Hildegard Knef – Die Album-Edition 1972-80
Wer die Knef nur als bizarr aufgeschminktes, von Operationen und Krankheiten gezeichnetes Faktotum kennt, der wird ihre Alben der 70er Jahre (und die früheren sowieso) als Offenbarung begreifen. Ihr selbst war die psychedelische Platte „Knef“ von 1970 die liebste, die sie mit Hans Hammerschmid produziert hatte – ihr „Scott 4“. Im Jahr darauf gab sie den Avancen des Labels Philips nach und verließ Decca, woraufhin sogleich ein Album mit Texten veröffentlicht wurde— und, 1972, „Ich dreh mich nochmal um“ (4,5), wiederum mit Hammerschmid aufgenommen. Melancholie, putzige Couplets („Die irritierte Auster“) und zeitkritische Satire („Fragebogen“) wurden hier glücklich verquickt. Ein Krebserkrankung verzögerte das nächste Album, „Ich bin den weiten Weg gegangen“ (1974, 4,5), mit dem legendären „17 Millimeter fehlten mir zum Glück“ und dem von Hans Blum alias Henry Valentino verfassten „Der alte Wolf.
„Applaus“ (4) versammelte 1975 eingedeutsche Easy-Listening-Klassiker von Gershwin, Bacharach, Weill und Rogers/Hart. Im Jahr darauf sang die Knef souverän deutsches Liedgut von Theo Mackeben, Alfred Jary und Peter Kreuder: „Bei dir war es immer so schön“ (4).
„Lausige Zeiten“ (1977, 4,5) produzierte Fred Weyrich, fast alle Stücke wurden von Herbert Rehbein komponiert und von Hildegard Knef geschrieben.
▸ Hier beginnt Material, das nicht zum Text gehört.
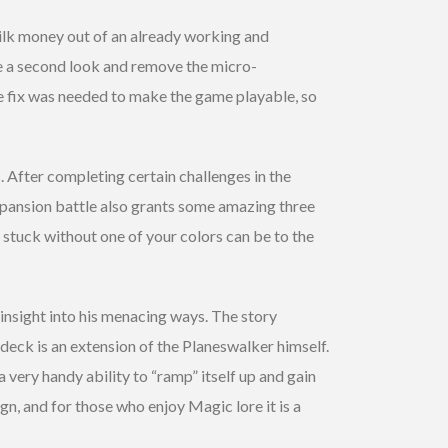
ilk money out of an already working and
ke a second look and remove the micro-
he fix was needed to make the game playable, so
s. After completing certain challenges in the
expansion battle also grants some amazing three
stuck without one of your colors can be to the
insight into his menacing ways. The story
deck is an extension of the Planeswalker himself.
 very handy ability to “ramp” itself up and gain
n, and for those who enjoy Magic lore it is a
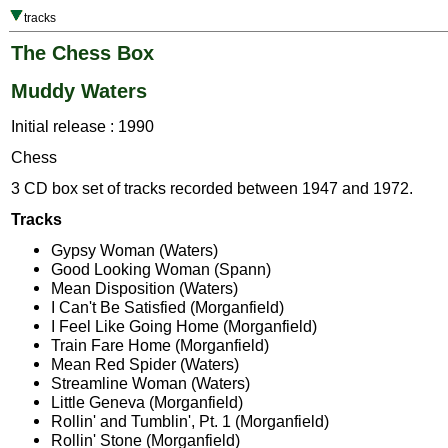
tracks
The Chess Box
Muddy Waters
Initial release : 1990
Chess
3 CD box set of tracks recorded between 1947 and 1972.
Tracks
Gypsy Woman (Waters)
Good Looking Woman (Spann)
Mean Disposition (Waters)
I Can't Be Satisfied (Morganfield)
I Feel Like Going Home (Morganfield)
Train Fare Home (Morganfield)
Mean Red Spider (Waters)
Streamline Woman (Waters)
Little Geneva (Morganfield)
Rollin' and Tumblin', Pt. 1 (Morganfield)
Rollin' Stone (Morganfield)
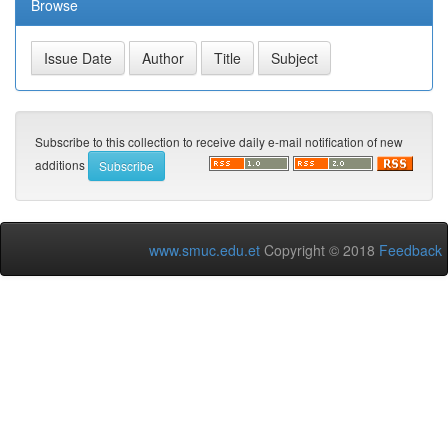
Browse
Subscribe to this collection to receive daily e-mail notification of new
additions
www.smuc.edu.et
Copyright © 2018
Feedback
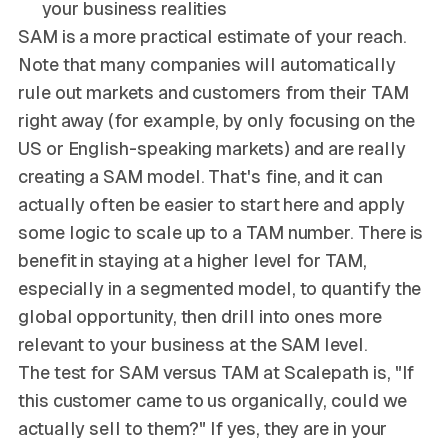
your business realities
SAM is a more practical estimate of your reach.
Note that many companies will automatically
rule out markets and customers from their TAM
right away (for example, by only focusing on the
US or English-speaking markets) and are really
creating a SAM model. That's fine, and it can
actually often be easier to start here and apply
some logic to scale up to a TAM number. There is
benefit in staying at a higher level for TAM,
especially in a segmented model, to quantify the
global opportunity, then drill into ones more
relevant to your business at the SAM level.
The test for SAM versus TAM at Scalepath is, "If
this customer came to us organically, could we
actually sell to them?" If yes, they are in your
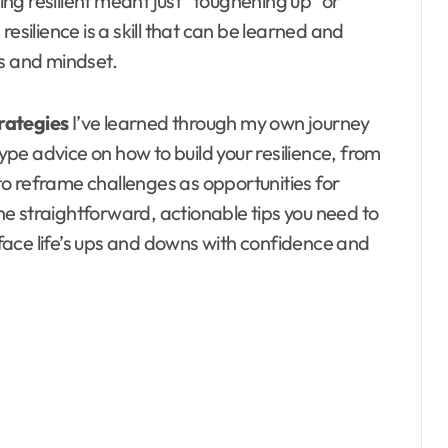
ng resilient meant just “toughening up” or
, resilience is a skill that can be learned and
es and mindset.
trategies
I’ve learned through my own journey
hype advice on how to build your resilience, from
to reframe challenges as opportunities for
the straightforward, actionable tips you need to
n face life’s ups and downs with confidence and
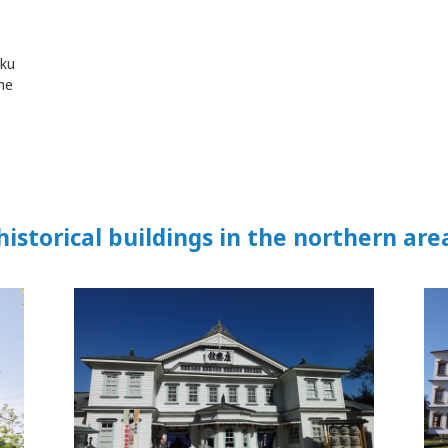
aku
he
.
historical buildings in the northern are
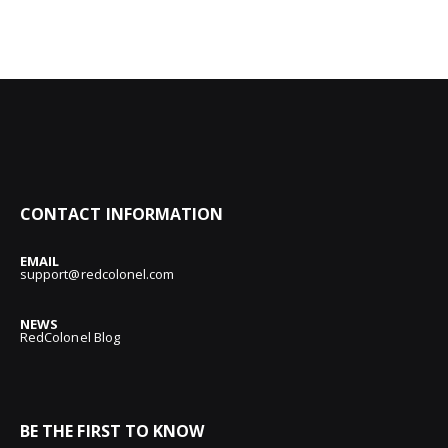
CONTACT INFORMATION
EMAIL
support@redcolonel.com
NEWS
RedColonel Blog
BE THE FIRST TO KNOW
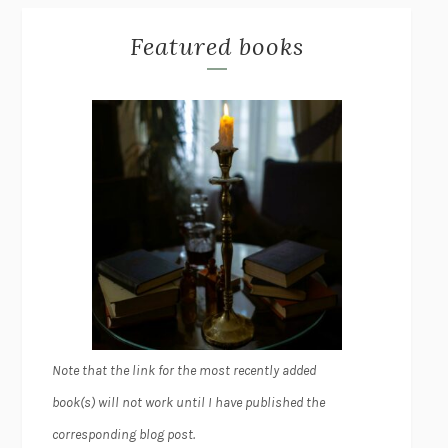
Featured books
Note that the link for the most recently added
book(s) will not work until I have published the
corresponding blog post.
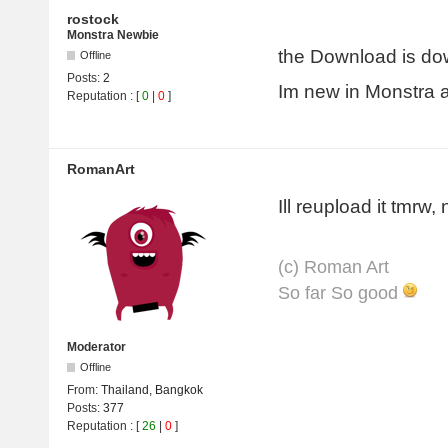
rostock
Monstra Newbie
the Download is do
Offline
Posts:
2
Im new in Monstra an
Reputation
: [
0
|
0
]
RomanArt
Ill reupload it tmrw,
(с) Roman Art
So far So good
Moderator
Offline
From:
Thailand, Bangkok
Posts:
377
Reputation
: [
26
|
0
]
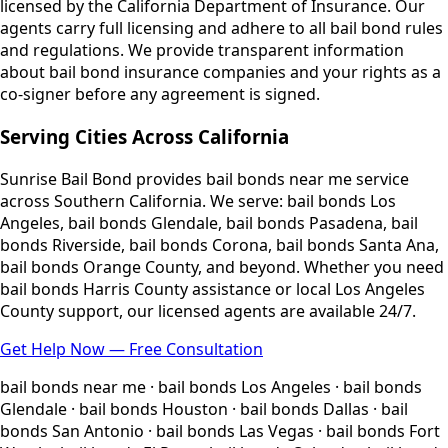
licensed by the California Department of Insurance. Our
agents carry full licensing and adhere to all bail bond rules
and regulations. We provide transparent information
about bail bond insurance companies and your rights as a
co-signer before any agreement is signed.
Serving Cities Across California
Sunrise Bail Bond provides bail bonds near me service
across Southern California. We serve: bail bonds Los
Angeles, bail bonds Glendale, bail bonds Pasadena, bail
bonds Riverside, bail bonds Corona, bail bonds Santa Ana,
bail bonds Orange County, and beyond. Whether you need
bail bonds Harris County assistance or local Los Angeles
County support, our licensed agents are available 24/7.
Get Help Now — Free Consultation
bail bonds near me · bail bonds Los Angeles · bail bonds
Glendale · bail bonds Houston · bail bonds Dallas · bail
bonds San Antonio · bail bonds Las Vegas · bail bonds Fort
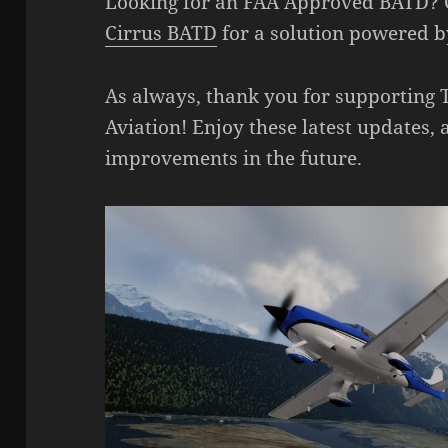
Looking for an FAA Approved BATD? 
Cirrus BATD
for a solution powered b
As always, thank you for supporting
Aviation! Enjoy these latest updates, 
improvements in the future.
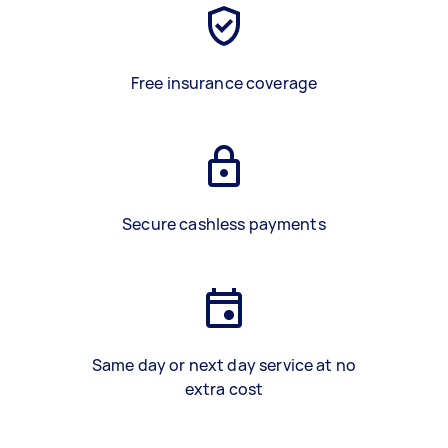
Free insurance coverage
Secure cashless payments
Same day or next day service at no
extra cost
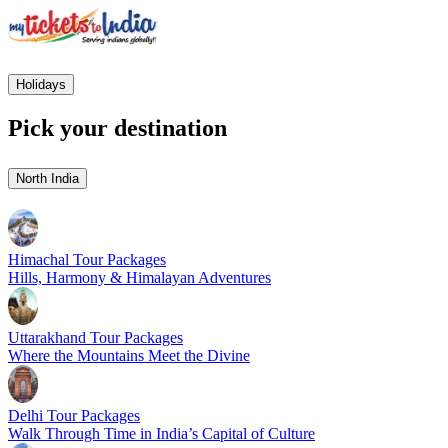
Holidays
Pick your destination
North India
Himachal Tour Packages
Hills, Harmony & Himalayan Adventures
Uttarakhand Tour Packages
Where the Mountains Meet the Divine
Delhi Tour Packages
Walk Through Time in India’s Capital of Culture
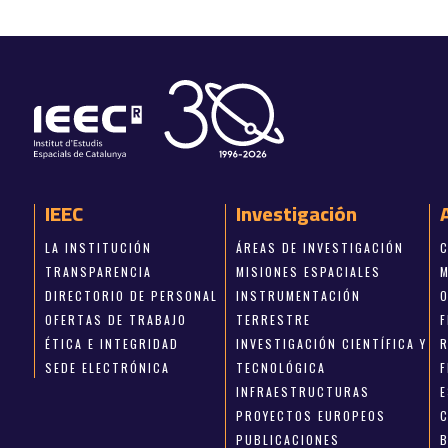
IEEC
Investigación
LA INSTITUCIÓN
ÁREAS DE INVESTIGACIÓN
TRANSPARENCIA
MISIONES ESPACIALES
DIRECTORIO DE PERSONAL
INSTRUMENTACIÓN
OFERTAS DE TRABAJO
TERRESTRE
ÉTICA E INTEGRIDAD
INVESTIGACIÓN CIENTÍFICA Y
SEDE ELECTRÓNICA
TECNOLÓGICA
INFRAESTRUCTURAS
E
PROYECTOS EUROPEOS
PUBLICACIONES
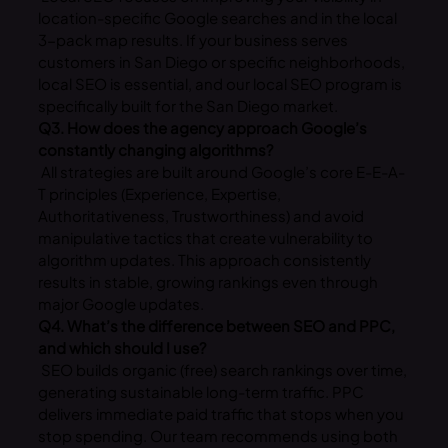
location-specific Google searches and in the local
3-pack map results. If your business serves
customers in San Diego or specific neighborhoods,
local SEO is essential, and our local SEO program is
specifically built for the San Diego market.
Q3. How does the agency approach Google’s
constantly changing algorithms?
All strategies are built around Google’s core E-E-A-
T principles (Experience, Expertise,
Authoritativeness, Trustworthiness) and avoid
manipulative tactics that create vulnerability to
algorithm updates. This approach consistently
results in stable, growing rankings even through
major Google updates.
Q4. What’s the difference between SEO and PPC,
and which should I use?
SEO builds organic (free) search rankings over time,
generating sustainable long-term traffic. PPC
delivers immediate paid traffic that stops when you
stop spending. Our team recommends using both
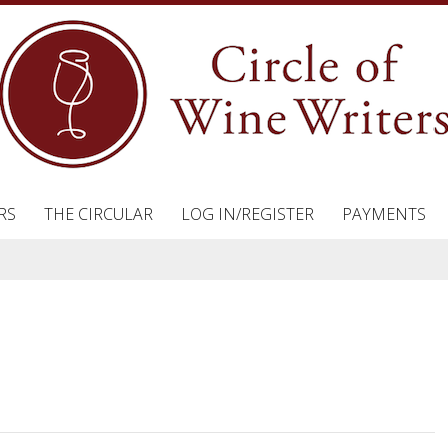
RS
THE CIRCULAR
LOG IN/REGISTER
PAYMENTS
Die Swing- und Chanson-Form aus alter Tanzund Runfunkorchester-Seligkeit wich moderneren Klängen, vor allem in dem kühnen „Das Jahr 2000″. Fürs Foto frisiert wurde die Künstlerin nun übrigens von einem jungen Berliner Figaro: Udo Walz! Dagegen ist “ Überall blühen Rosen“ (1978, 3,5) – deutsche Texte zu französischen Evergreens — eine gediegene, aber wohlfeile Angelegenheit ohne die Knefsche Schnodderigkeit, wenn auch mit der durchaus glaubhaften Bitterkeit von „Was wird aus mir“, einer derben Version des ewigen „Amsterdam“ und dem Spott von „Mein Ideal“ nach Charles Aznavour.
Noch im selben Jahr nahm sie mit dem nachmals berühmten Harold Faltermeyer „Heimweh-Blues“ (3) auf, für das der Produzent auch die meisten Songs schrieb. Das letzte Album der Knef für Philips,, „Da war eine Zeit“ (+¿*¿¿), erschien 1980 nach dem öffentlich begeistert diskutierten gesichtskosmetischen Eingriff, der angeblich durch Verletzungen während der Dreharbeiten für Billy Wilders „Fedora“ notwendig geworden war. Auf dem weichgezeichneten Cover-Foto sieht die Diva wie ein Kessler-Zwilling aus. Die Songs von „Da war eine Zeit“ schrieb neben Kai Rautenberg der ehemalige Bandleader Les Humphries, dessen Goldquelle versiegt war. Aber auch die Zeit der Hildegard Knef war vorbei; ihre dritte und letzte große Tournee ging einem Abschied auf immer neuen Raten voraus. Je zwei Philips-Alben erscheinen in chronolgischer Reihenfolge auf einer CD, die gesamte Edition im Schuber enthält auch das Konzert-Album „Tournee, Tournee“ (4) von 1980 darauf auch Lieder aus jenem von Harold Faltermeyer konzipierten Musical „Der geschenkte Gaul“, das niemals realisiert wurde.